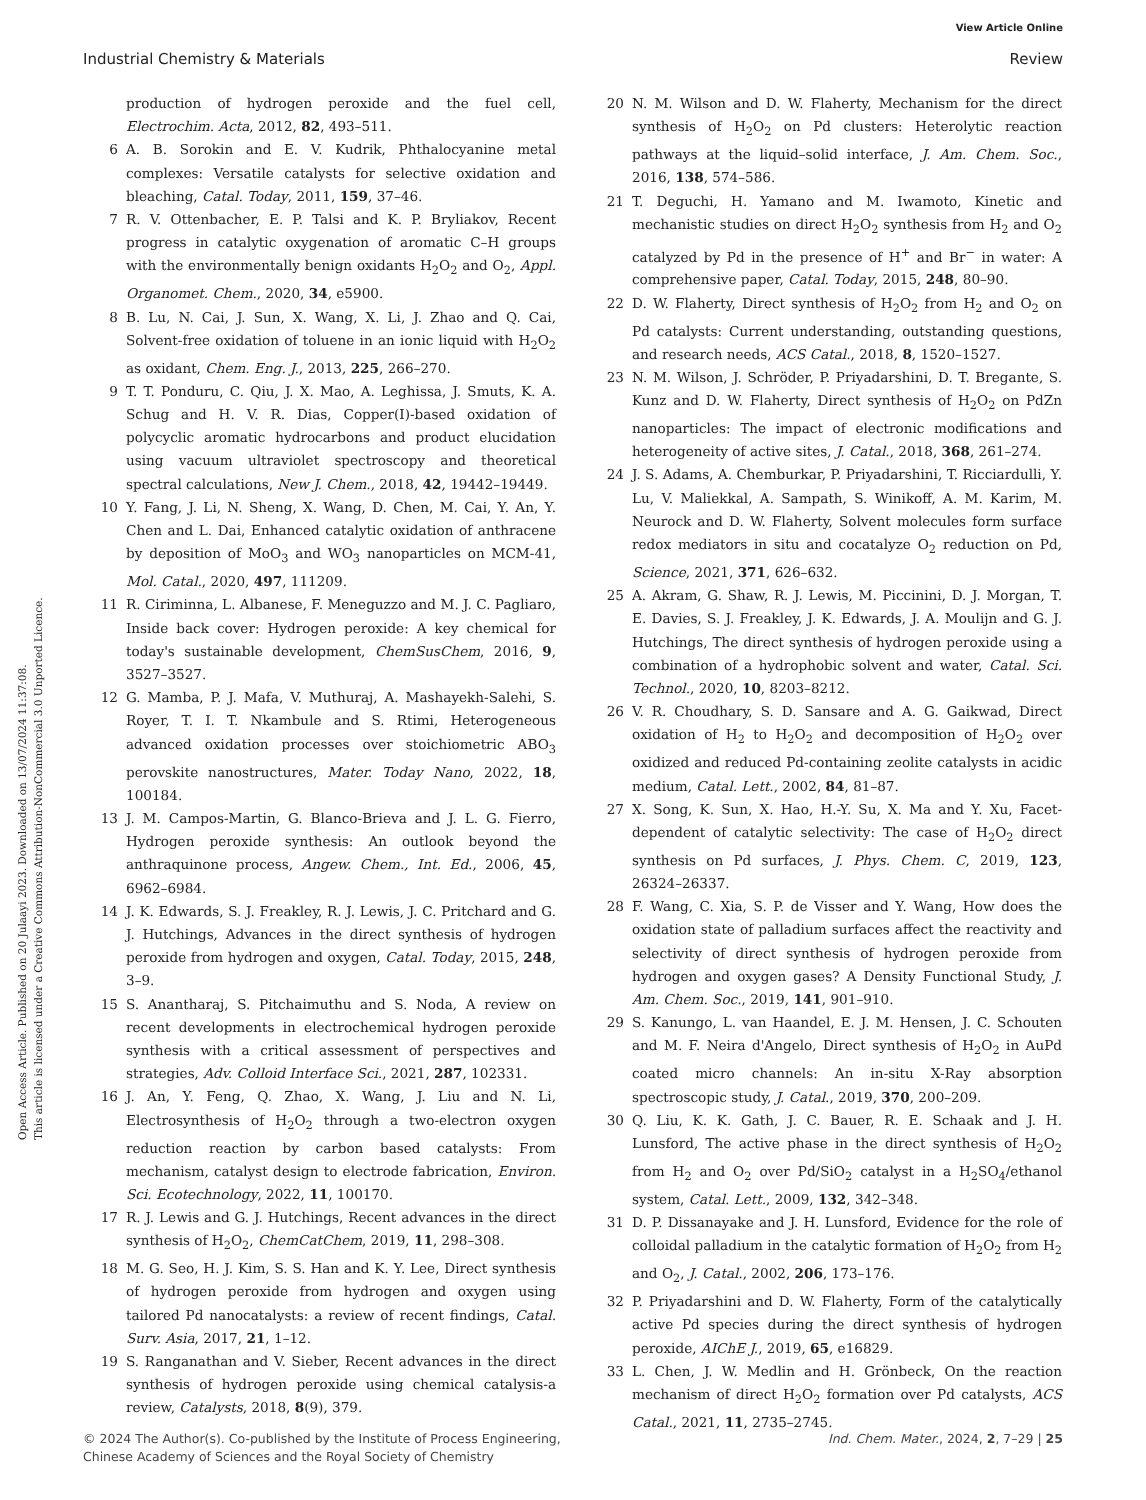View Article Online
Industrial Chemistry & Materials Review
Open Access Article. Published on 20 Julaayi 2023. Downloaded on 13/07/2024 11:37:08.
This article is licensed under a Creative Commons Attribution-NonCommercial 3.0 Unported Licence.
production of hydrogen peroxide and the fuel cell, Electrochim. Acta, 2012, 82, 493–511.
6 A. B. Sorokin and E. V. Kudrik, Phthalocyanine metal complexes: Versatile catalysts for selective oxidation and bleaching, Catal. Today, 2011, 159, 37–46.
7 R. V. Ottenbacher, E. P. Talsi and K. P. Bryliakov, Recent progress in catalytic oxygenation of aromatic C–H groups with the environmentally benign oxidants H<sub>2</sub>O<sub>2</sub> and O<sub>2</sub>, Appl. Organomet. Chem., 2020, 34, e5900.
8 B. Lu, N. Cai, J. Sun, X. Wang, X. Li, J. Zhao and Q. Cai, Solvent-free oxidation of toluene in an ionic liquid with H<sub>2</sub>O<sub>2</sub> as oxidant, Chem. Eng. J., 2013, 225, 266–270.
9 T. T. Ponduru, C. Qiu, J. X. Mao, A. Leghissa, J. Smuts, K. A. Schug and H. V. R. Dias, Copper(I)-based oxidation of polycyclic aromatic hydrocarbons and product elucidation using vacuum ultraviolet spectroscopy and theoretical spectral calculations, New J. Chem., 2018, 42, 19442–19449.
10 Y. Fang, J. Li, N. Sheng, X. Wang, D. Chen, M. Cai, Y. An, Y. Chen and L. Dai, Enhanced catalytic oxidation of anthracene by deposition of MoO<sub>3</sub> and WO<sub>3</sub> nanoparticles on MCM-41, Mol. Catal., 2020, 497, 111209.
11 R. Ciriminna, L. Albanese, F. Meneguzzo and M. J. C. Pagliaro, Inside back cover: Hydrogen peroxide: A key chemical for today's sustainable development, ChemSusChem, 2016, 9, 3527–3527.
12 G. Mamba, P. J. Mafa, V. Muthuraj, A. Mashayekh-Salehi, S. Royer, T. I. T. Nkambule and S. Rtimi, Heterogeneous advanced oxidation processes over stoichiometric ABO<sub>3</sub> perovskite nanostructures, Mater. Today Nano, 2022, 18, 100184.
13 J. M. Campos-Martin, G. Blanco-Brieva and J. L. G. Fierro, Hydrogen peroxide synthesis: An outlook beyond the anthraquinone process, Angew. Chem., Int. Ed., 2006, 45, 6962–6984.
14 J. K. Edwards, S. J. Freakley, R. J. Lewis, J. C. Pritchard and G. J. Hutchings, Advances in the direct synthesis of hydrogen peroxide from hydrogen and oxygen, Catal. Today, 2015, 248, 3–9.
15 S. Anantharaj, S. Pitchaimuthu and S. Noda, A review on recent developments in electrochemical hydrogen peroxide synthesis with a critical assessment of perspectives and strategies, Adv. Colloid Interface Sci., 2021, 287, 102331.
16 J. An, Y. Feng, Q. Zhao, X. Wang, J. Liu and N. Li, Electrosynthesis of H<sub>2</sub>O<sub>2</sub> through a two-electron oxygen reduction reaction by carbon based catalysts: From mechanism, catalyst design to electrode fabrication, Environ. Sci. Ecotechnology, 2022, 11, 100170.
17 R. J. Lewis and G. J. Hutchings, Recent advances in the direct synthesis of H<sub>2</sub>O<sub>2</sub>, ChemCatChem, 2019, 11, 298–308.
18 M. G. Seo, H. J. Kim, S. S. Han and K. Y. Lee, Direct synthesis of hydrogen peroxide from hydrogen and oxygen using tailored Pd nanocatalysts: a review of recent findings, Catal. Surv. Asia, 2017, 21, 1–12.
19 S. Ranganathan and V. Sieber, Recent advances in the direct synthesis of hydrogen peroxide using chemical catalysis-a review, Catalysts, 2018, 8(9), 379.
20 N. M. Wilson and D. W. Flaherty, Mechanism for the direct synthesis of H<sub>2</sub>O<sub>2</sub> on Pd clusters: Heterolytic reaction pathways at the liquid–solid interface, J. Am. Chem. Soc., 2016, 138, 574–586.
21 T. Deguchi, H. Yamano and M. Iwamoto, Kinetic and mechanistic studies on direct H<sub>2</sub>O<sub>2</sub> synthesis from H<sub>2</sub> and O<sub>2</sub> catalyzed by Pd in the presence of H<sup>+</sup> and Br<sup>−</sup> in water: A comprehensive paper, Catal. Today, 2015, 248, 80–90.
22 D. W. Flaherty, Direct synthesis of H<sub>2</sub>O<sub>2</sub> from H<sub>2</sub> and O<sub>2</sub> on Pd catalysts: Current understanding, outstanding questions, and research needs, ACS Catal., 2018, 8, 1520–1527.
23 N. M. Wilson, J. Schröder, P. Priyadarshini, D. T. Bregante, S. Kunz and D. W. Flaherty, Direct synthesis of H<sub>2</sub>O<sub>2</sub> on PdZn nanoparticles: The impact of electronic modifications and heterogeneity of active sites, J. Catal., 2018, 368, 261–274.
24 J. S. Adams, A. Chemburkar, P. Priyadarshini, T. Ricciardulli, Y. Lu, V. Maliekkal, A. Sampath, S. Winikoff, A. M. Karim, M. Neurock and D. W. Flaherty, Solvent molecules form surface redox mediators in situ and cocatalyze O<sub>2</sub> reduction on Pd, Science, 2021, 371, 626–632.
25 A. Akram, G. Shaw, R. J. Lewis, M. Piccinini, D. J. Morgan, T. E. Davies, S. J. Freakley, J. K. Edwards, J. A. Moulijn and G. J. Hutchings, The direct synthesis of hydrogen peroxide using a combination of a hydrophobic solvent and water, Catal. Sci. Technol., 2020, 10, 8203–8212.
26 V. R. Choudhary, S. D. Sansare and A. G. Gaikwad, Direct oxidation of H<sub>2</sub> to H<sub>2</sub>O<sub>2</sub> and decomposition of H<sub>2</sub>O<sub>2</sub> over oxidized and reduced Pd-containing zeolite catalysts in acidic medium, Catal. Lett., 2002, 84, 81–87.
27 X. Song, K. Sun, X. Hao, H.-Y. Su, X. Ma and Y. Xu, Facet-dependent of catalytic selectivity: The case of H<sub>2</sub>O<sub>2</sub> direct synthesis on Pd surfaces, J. Phys. Chem. C, 2019, 123, 26324–26337.
28 F. Wang, C. Xia, S. P. de Visser and Y. Wang, How does the oxidation state of palladium surfaces affect the reactivity and selectivity of direct synthesis of hydrogen peroxide from hydrogen and oxygen gases? A Density Functional Study, J. Am. Chem. Soc., 2019, 141, 901–910.
29 S. Kanungo, L. van Haandel, E. J. M. Hensen, J. C. Schouten and M. F. Neira d'Angelo, Direct synthesis of H<sub>2</sub>O<sub>2</sub> in AuPd coated micro channels: An in-situ X-Ray absorption spectroscopic study, J. Catal., 2019, 370, 200–209.
30 Q. Liu, K. K. Gath, J. C. Bauer, R. E. Schaak and J. H. Lunsford, The active phase in the direct synthesis of H<sub>2</sub>O<sub>2</sub> from H<sub>2</sub> and O<sub>2</sub> over Pd/SiO<sub>2</sub> catalyst in a H<sub>2</sub>SO<sub>4</sub>/ethanol system, Catal. Lett., 2009, 132, 342–348.
31 D. P. Dissanayake and J. H. Lunsford, Evidence for the role of colloidal palladium in the catalytic formation of H<sub>2</sub>O<sub>2</sub> from H<sub>2</sub> and O<sub>2</sub>, J. Catal., 2002, 206, 173–176.
32 P. Priyadarshini and D. W. Flaherty, Form of the catalytically active Pd species during the direct synthesis of hydrogen peroxide, AIChE J., 2019, 65, e16829.
33 L. Chen, J. W. Medlin and H. Grönbeck, On the reaction mechanism of direct H<sub>2</sub>O<sub>2</sub> formation over Pd catalysts, ACS Catal., 2021, 11, 2735–2745.
© 2024 The Author(s). Co-published by the Institute of Process Engineering,
Chinese Academy of Sciences and the Royal Society of Chemistry Ind. Chem. Mater., 2024, 2, 7–29 | 25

◆ **Work task**:
Go through the listing above and return every line where the word "Chemistry" occurs.

◆ **Solution below**:
Industrial Chemistry & Materials Review
Chinese Academy of Sciences and the Royal Society of Chemistry Ind. Chem. Mater., 2024, 2, 7–29 | 25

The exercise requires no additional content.